_Available records_:
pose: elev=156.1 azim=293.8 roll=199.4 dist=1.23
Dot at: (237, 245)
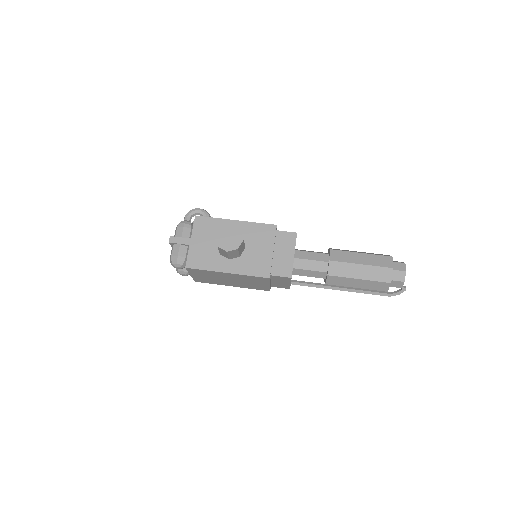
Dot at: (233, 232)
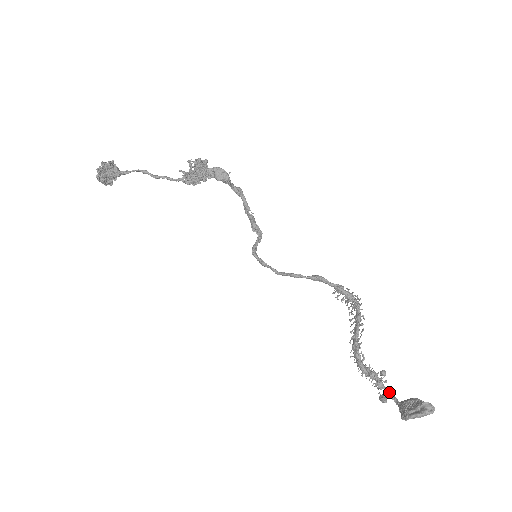
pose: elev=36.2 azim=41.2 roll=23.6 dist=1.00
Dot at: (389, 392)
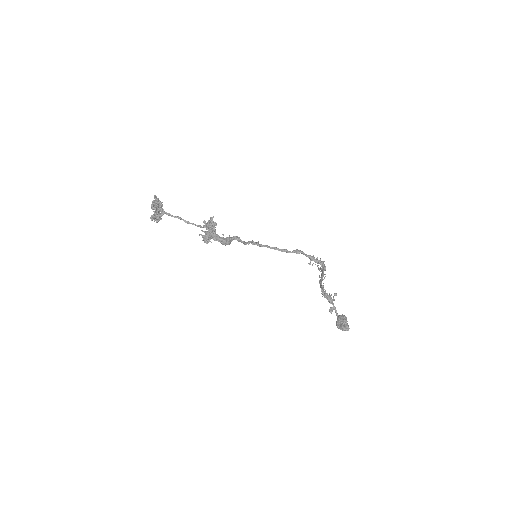
Dot at: (334, 308)
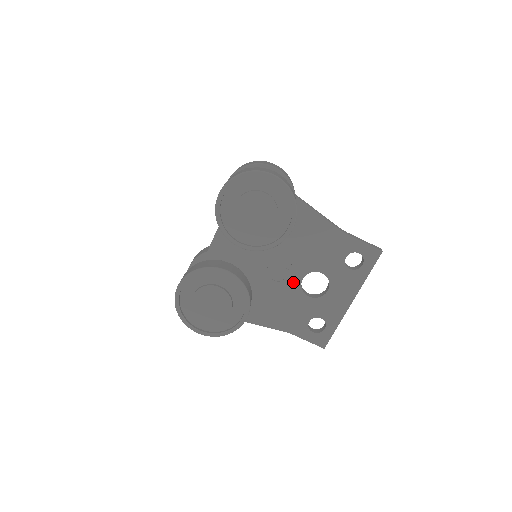
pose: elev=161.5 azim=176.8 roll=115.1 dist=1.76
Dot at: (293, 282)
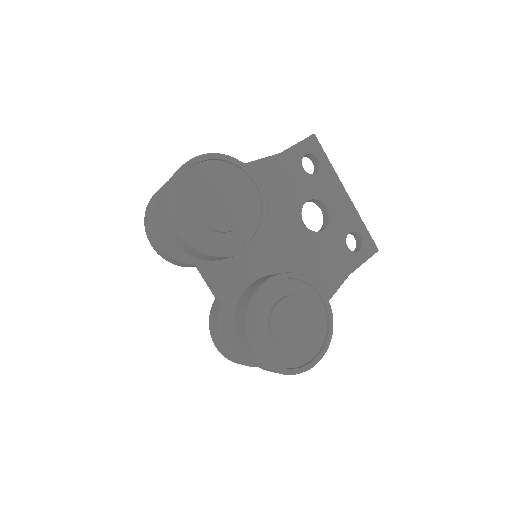
Dot at: (302, 235)
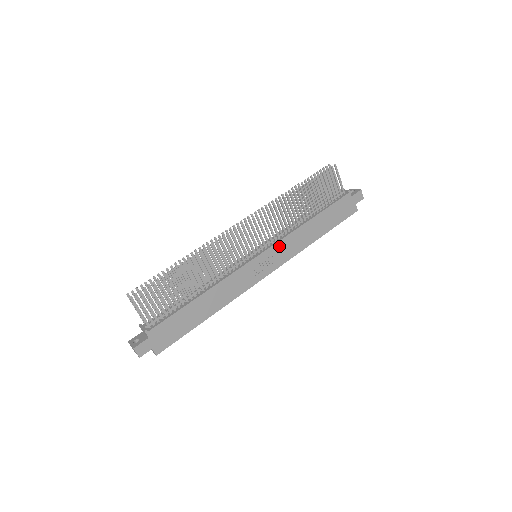
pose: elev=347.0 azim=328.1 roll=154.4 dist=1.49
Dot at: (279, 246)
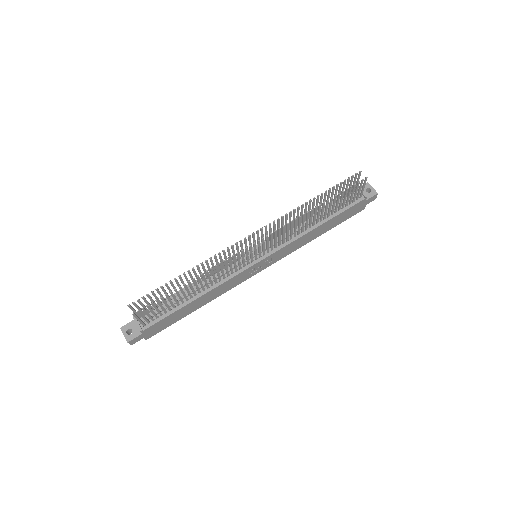
Dot at: (281, 251)
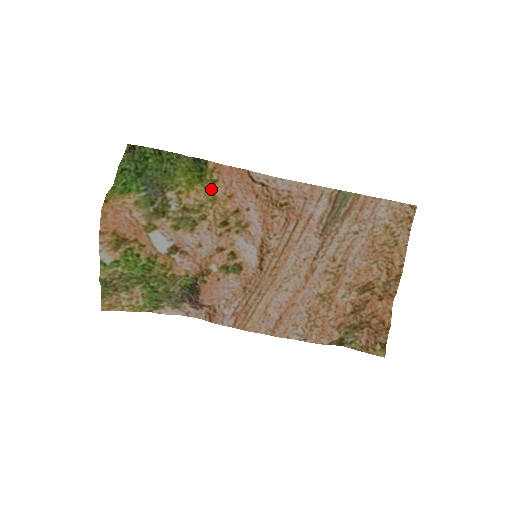
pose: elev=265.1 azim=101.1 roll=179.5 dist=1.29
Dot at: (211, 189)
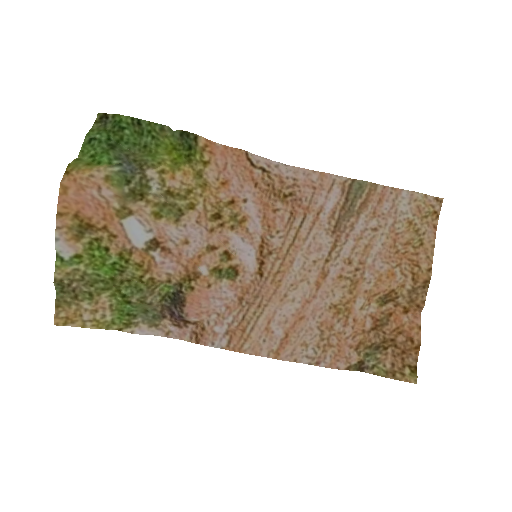
Dot at: (201, 172)
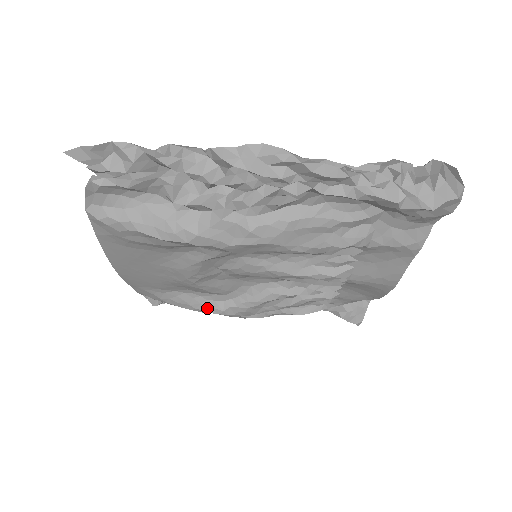
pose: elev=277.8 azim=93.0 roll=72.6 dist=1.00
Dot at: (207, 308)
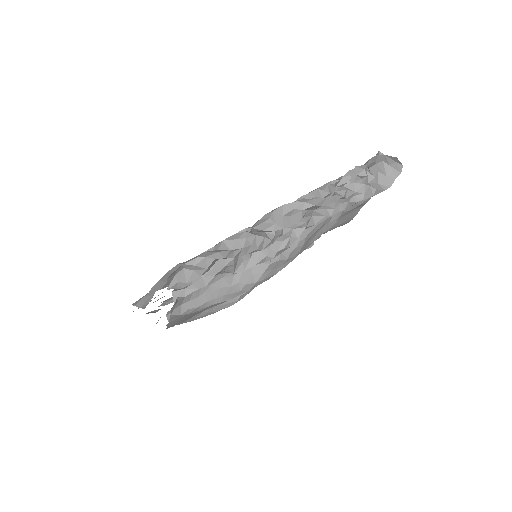
Dot at: (225, 306)
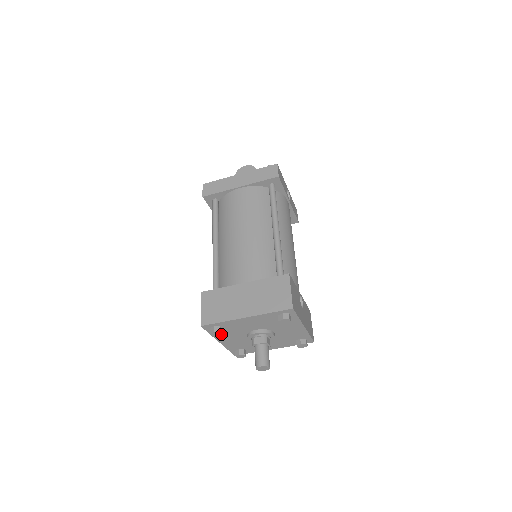
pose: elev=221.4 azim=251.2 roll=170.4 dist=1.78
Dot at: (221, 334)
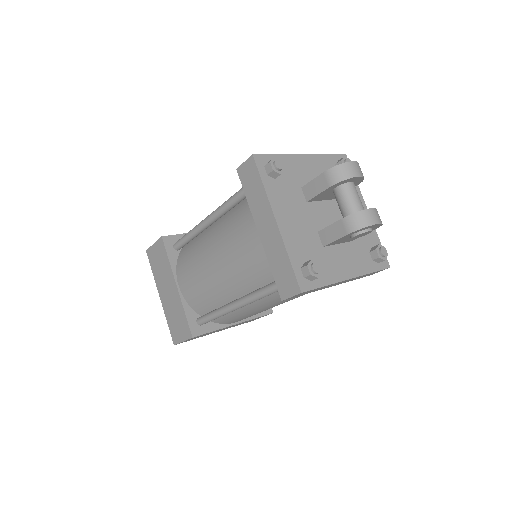
Dot at: occluded
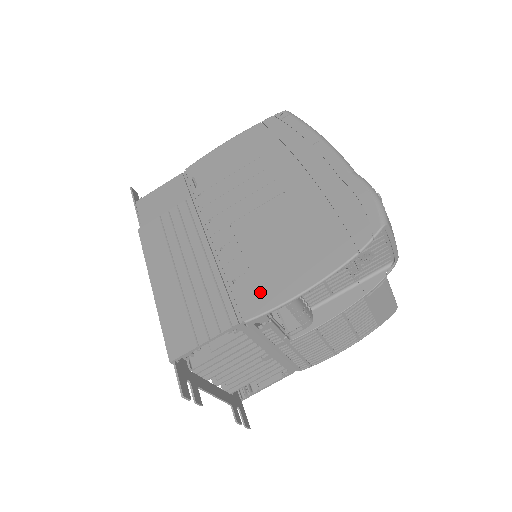
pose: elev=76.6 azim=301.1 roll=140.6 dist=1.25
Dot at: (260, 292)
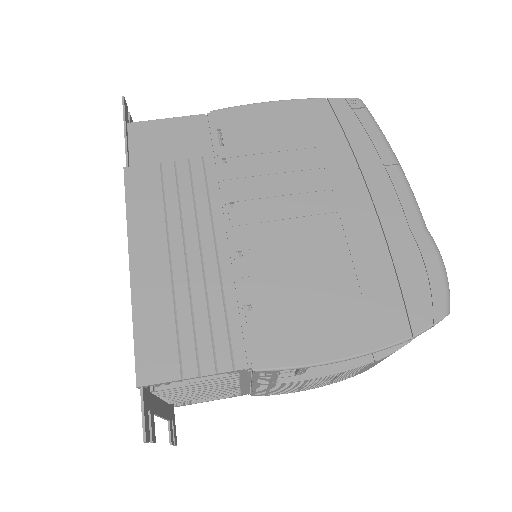
Dot at: (281, 337)
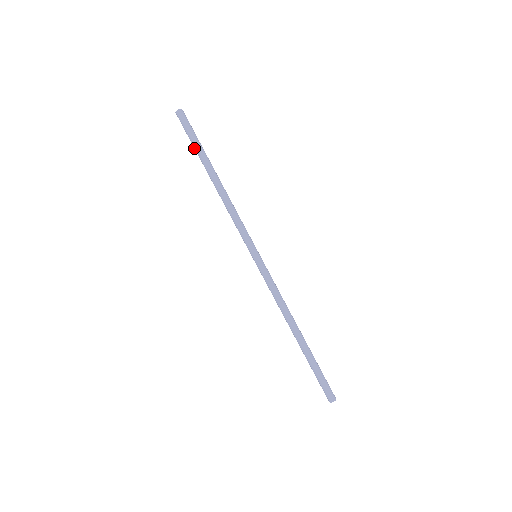
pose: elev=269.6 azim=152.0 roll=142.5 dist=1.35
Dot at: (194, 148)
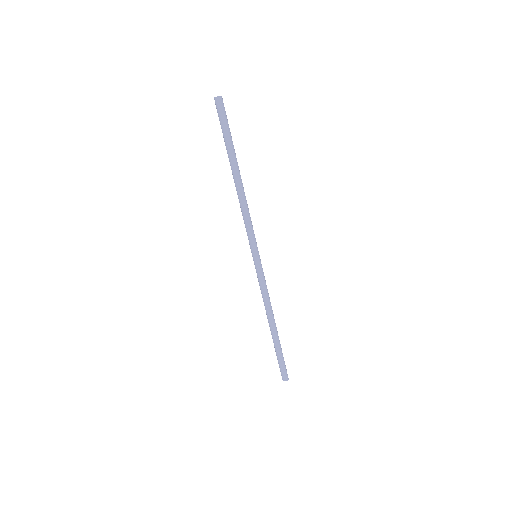
Dot at: (226, 140)
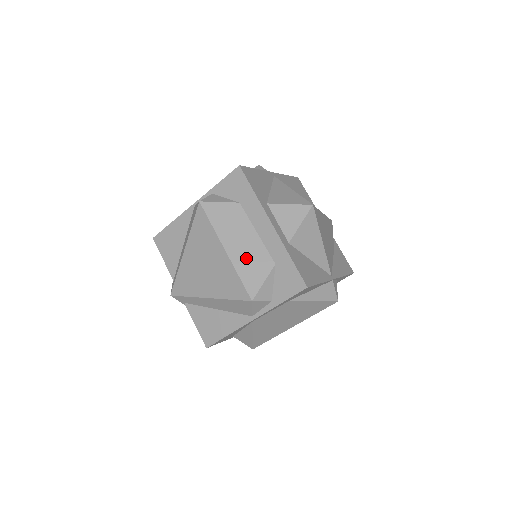
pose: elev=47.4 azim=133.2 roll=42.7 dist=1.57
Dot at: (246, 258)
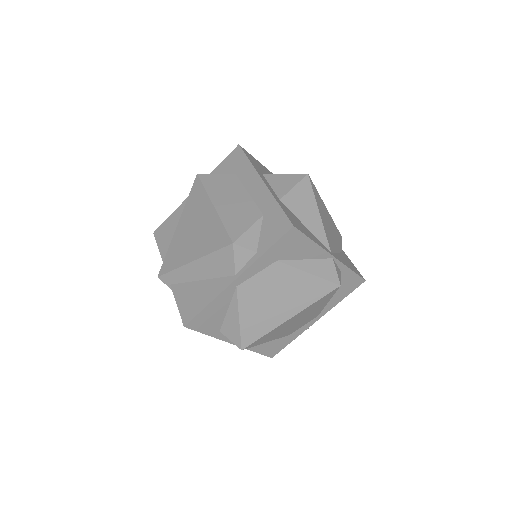
Dot at: (233, 211)
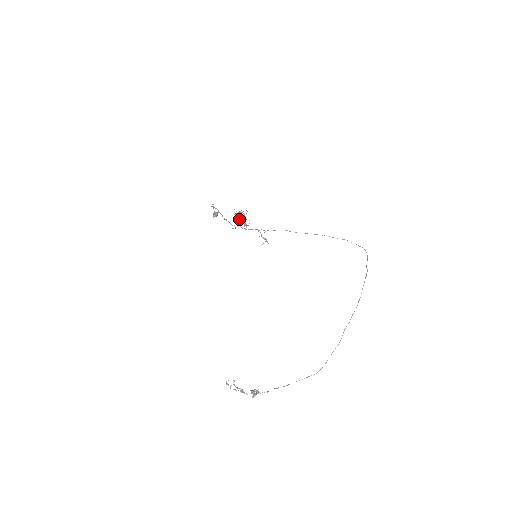
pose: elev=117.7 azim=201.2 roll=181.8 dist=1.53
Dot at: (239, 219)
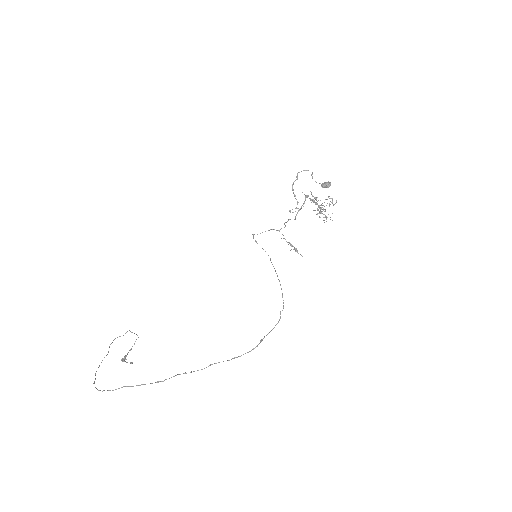
Dot at: occluded
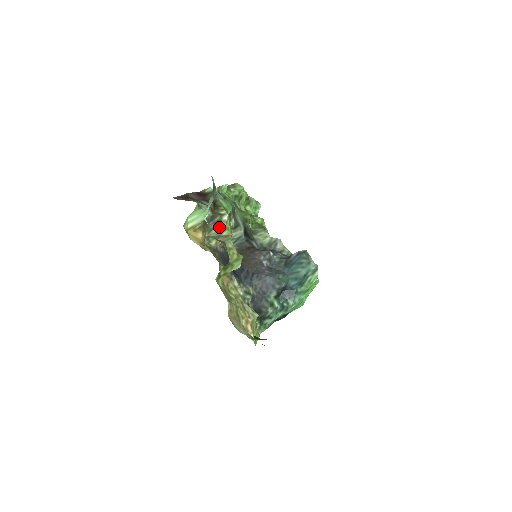
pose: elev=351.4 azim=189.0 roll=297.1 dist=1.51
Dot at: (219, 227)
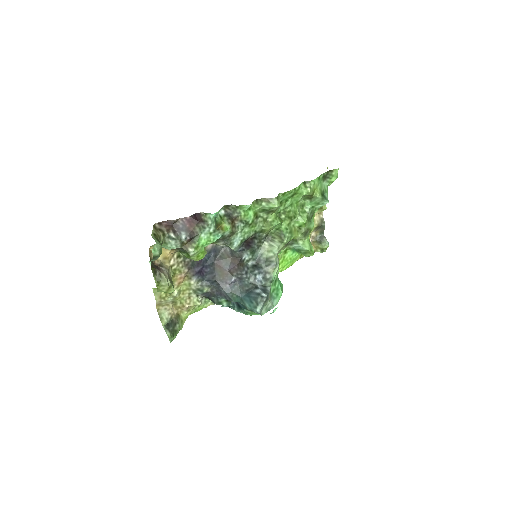
Dot at: (186, 255)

_Work to be completed_: Pick out every line in the entries above that contains the string "azim", and copy each one in full.

_Reply to the exercise_:
pose: elev=156.1 azim=293.8 roll=199.4 dist=1.23
pose: elev=36.2 azim=41.2 roll=23.6 dist=1.00
pose: elev=161.5 azim=176.8 roll=115.1 dist=1.76
pose: elev=347.0 azim=328.1 roll=154.4 dist=1.49
pose: elev=265.1 azim=101.1 roll=179.5 dist=1.29
pose: elev=277.8 azim=93.0 roll=72.6 dist=1.00
pose: elev=221.4 azim=251.2 roll=170.4 dist=1.78
pose: elev=76.6 azim=301.1 roll=140.6 dist=1.25
pose: elev=269.6 azim=152.0 roll=142.5 dist=1.35
pose: elev=47.4 azim=133.2 roll=42.7 dist=1.57
pose: elev=117.7 azim=201.2 roll=181.8 dist=1.53
pose: elev=351.4 azim=189.0 roll=297.1 dist=1.51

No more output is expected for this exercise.